Sua obra mais famosa foi “Os
Sete Samurais” (Sichinin no Samurai -1954), um conto sobre bravura e honra
passado no século dezesseis, mas cujos temas poderiam ser empregados de forma
atemporal. Até mesmo Hollywood utilizou sua premissa para o faroeste “Sete Homens
e um Destino”. Pobres lavradores sofrem nas mãos de bandidos que saqueiam sua
produção e levam suas mulheres, até o momento em que decidem reagir à crescente
onda de ataques. Sem saberem se defender e com apenas o fruto de suas lavouras
como moeda de troca, procuram a ajuda de Samurais que possam lhes ensinar as
artes da guerra. Kurosawa demonstra sua universalidade narrativa ao compor seus
sete guerreiros, cada um com uma habilidade especial, seja a excelência no
manejo da espada, coragem, estratégia e humor, representando desta forma cada
faceta do ser humano.
“Céu e Inferno” (Tengoku to
jigoku – 1963) é um filme subestimado (acho-o superior ao mais celebrado
“Rashomon”) e pouco conhecido na filmografia de Kurosawa. Talvez seja o que
mais diretamente demonstre suas influências ocidentais. Sua trama evoca um
grande dilema moral: um bem sucedido executivo (Tôshiro Mifune) se torna vítima
de uma extorsão, quando por engano sequestram o filho de um de seus vários
funcionários, achando ser o seu herdeiro. O pagamento pedido pelos
sequestradores é a exata soma que salvaria sua empresa da falência. O suspense
é intenso, porém trilha o caminho oposto de thrillers similares
americanos, pois nas mãos de Kurosawa a obra se torna uma reflexão profunda
sobre a honra e a decência.
No belíssimo “Dersu Uzala” (1975),
Kurosawa trata de um tema muito mais profundo: a ligação do homem com a
natureza. O filme conta a história de um explorador do exército russo que é
resgatado na Sibéria por um simples caçador Goldi chamado Dersu Uzala. A
parceria e ajuda como guia se desenvolve e torna-se uma profunda amizade entre
dois homens tão distintos quanto o sol e a lua, porém tal qual eles,
indissociáveis! A humildade e sabedoria do velho caçador captada com maestria
pela direção segura e sensível de Kurosawa. Dentre as cenas inesquecíveis,
destaco uma na qual os dois amigos estão em local aberto e são atingidos por
uma forte nevasca. O capitão russo se abate e acredita numa morte certa,
enquanto o pequeno e aparentemente frágil Dersu o convence a recolher os
arbustos da estepe. Extremamente cansado, o capitão faz o que lhe foi pedido,
mesmo sem entender a razão. Qual não é sua surpresa ao perceber que Dersu havia
montado uma pequena cabana cavada na terra? A pureza e simplicidade do camponês
haviam ensinado uma enorme lição ao experiente capitão.

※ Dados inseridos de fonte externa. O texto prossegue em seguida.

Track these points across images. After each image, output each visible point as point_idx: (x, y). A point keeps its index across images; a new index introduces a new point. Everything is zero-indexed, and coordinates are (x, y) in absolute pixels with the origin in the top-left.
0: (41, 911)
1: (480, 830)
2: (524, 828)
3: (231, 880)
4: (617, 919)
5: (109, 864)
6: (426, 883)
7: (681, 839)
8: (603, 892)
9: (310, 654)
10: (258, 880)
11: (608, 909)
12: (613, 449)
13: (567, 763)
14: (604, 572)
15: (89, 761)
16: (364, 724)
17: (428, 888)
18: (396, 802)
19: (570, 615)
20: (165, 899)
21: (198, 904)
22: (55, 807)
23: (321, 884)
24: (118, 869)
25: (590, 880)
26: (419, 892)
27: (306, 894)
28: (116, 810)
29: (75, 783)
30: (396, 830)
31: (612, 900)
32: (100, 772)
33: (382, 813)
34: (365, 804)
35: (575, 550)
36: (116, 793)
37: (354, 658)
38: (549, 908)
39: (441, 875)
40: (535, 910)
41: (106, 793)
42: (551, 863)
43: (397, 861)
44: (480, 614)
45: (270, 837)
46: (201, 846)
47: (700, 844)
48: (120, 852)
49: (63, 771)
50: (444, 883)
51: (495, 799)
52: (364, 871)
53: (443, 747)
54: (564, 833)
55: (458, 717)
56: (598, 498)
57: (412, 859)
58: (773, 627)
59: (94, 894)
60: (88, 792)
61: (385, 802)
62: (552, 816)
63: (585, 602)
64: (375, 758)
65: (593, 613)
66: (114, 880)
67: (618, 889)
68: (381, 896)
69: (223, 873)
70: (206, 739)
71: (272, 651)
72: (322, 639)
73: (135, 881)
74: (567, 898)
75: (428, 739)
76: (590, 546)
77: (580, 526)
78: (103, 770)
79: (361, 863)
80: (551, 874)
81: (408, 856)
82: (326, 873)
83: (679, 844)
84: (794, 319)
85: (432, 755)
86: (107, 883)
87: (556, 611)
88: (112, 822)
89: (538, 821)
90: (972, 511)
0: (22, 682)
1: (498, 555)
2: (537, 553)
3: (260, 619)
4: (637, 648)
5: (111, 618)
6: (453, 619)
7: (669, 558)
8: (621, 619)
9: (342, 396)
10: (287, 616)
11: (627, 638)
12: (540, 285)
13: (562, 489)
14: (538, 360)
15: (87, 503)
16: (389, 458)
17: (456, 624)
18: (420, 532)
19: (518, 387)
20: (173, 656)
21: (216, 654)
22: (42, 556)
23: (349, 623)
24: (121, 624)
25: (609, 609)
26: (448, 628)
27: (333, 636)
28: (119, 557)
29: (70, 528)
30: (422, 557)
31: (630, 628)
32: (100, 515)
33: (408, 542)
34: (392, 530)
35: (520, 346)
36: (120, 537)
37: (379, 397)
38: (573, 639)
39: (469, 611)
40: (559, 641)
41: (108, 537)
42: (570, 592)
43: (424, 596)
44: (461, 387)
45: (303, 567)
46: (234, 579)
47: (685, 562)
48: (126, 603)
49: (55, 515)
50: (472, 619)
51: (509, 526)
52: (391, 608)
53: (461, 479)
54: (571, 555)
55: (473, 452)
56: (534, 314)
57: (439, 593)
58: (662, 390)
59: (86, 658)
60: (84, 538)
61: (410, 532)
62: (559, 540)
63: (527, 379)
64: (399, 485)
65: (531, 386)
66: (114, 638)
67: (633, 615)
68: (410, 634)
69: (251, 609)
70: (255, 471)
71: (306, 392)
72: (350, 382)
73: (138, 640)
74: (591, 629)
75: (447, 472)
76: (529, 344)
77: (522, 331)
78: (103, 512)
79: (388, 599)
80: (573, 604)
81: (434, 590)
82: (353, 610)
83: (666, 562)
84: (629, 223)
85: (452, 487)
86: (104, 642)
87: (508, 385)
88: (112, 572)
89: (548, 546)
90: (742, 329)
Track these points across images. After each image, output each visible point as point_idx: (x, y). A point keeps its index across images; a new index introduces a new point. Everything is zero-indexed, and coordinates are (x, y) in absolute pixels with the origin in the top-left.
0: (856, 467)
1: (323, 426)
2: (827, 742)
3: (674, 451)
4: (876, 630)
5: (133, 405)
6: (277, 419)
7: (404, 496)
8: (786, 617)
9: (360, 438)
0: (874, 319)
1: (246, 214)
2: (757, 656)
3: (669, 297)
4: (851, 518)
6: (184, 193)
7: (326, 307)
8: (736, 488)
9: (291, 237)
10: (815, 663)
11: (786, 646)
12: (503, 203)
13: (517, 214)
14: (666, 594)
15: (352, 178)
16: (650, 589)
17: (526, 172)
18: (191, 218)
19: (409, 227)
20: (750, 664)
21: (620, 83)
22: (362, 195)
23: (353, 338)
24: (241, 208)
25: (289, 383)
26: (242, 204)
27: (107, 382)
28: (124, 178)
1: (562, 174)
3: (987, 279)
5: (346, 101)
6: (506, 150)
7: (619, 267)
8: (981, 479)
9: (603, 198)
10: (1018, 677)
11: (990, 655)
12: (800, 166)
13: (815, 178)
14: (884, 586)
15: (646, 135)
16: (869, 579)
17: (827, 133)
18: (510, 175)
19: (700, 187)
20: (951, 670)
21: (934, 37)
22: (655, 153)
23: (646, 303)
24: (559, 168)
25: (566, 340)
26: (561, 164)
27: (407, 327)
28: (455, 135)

Somente com estas obras citadas,
Kurosawa já poderia descansar sob a sombra de sua contribuição inestimável ao
mundo do cinema, no entanto ele ainda iria nos presentear com pelo menos mais duas
pérolas: “Ran” (1985) e “Sonhos” (Dreams – 1990). A
primeira, um fantástico épico baseado na obra de Shakespeare: “Rei Lear”. Já na
segunda, o mestre decidiu compartilhar suas experiências pessoais com seu
público, dando vida a uma obra dividida em capítulos, cada um representando um
sonho de Akira. Dentre estes, destaco o meu favorito, onde o fascínio pela obra
do pintor Vincent Van Gogh se faz presente de maneira emocionantemente bela. Um
homem que admira um quadro do pintor se vê, como que por encanto, levado para
dentro da obra do artista, tudo isso embalado pela nona sinfonia de Beethoven,
compondo um tipo de cinema que infelizmente se mostra raro.
Alguns críticos afirmam que o
cinema de Kenji Mizoguchi é para ser visto de joelhos em admiração, mas o de
Kurosawa gentilmente lhe convida para entrar e se aquecer do frio em uma
lareira nostálgica, uma obra acolhedora e vibrante.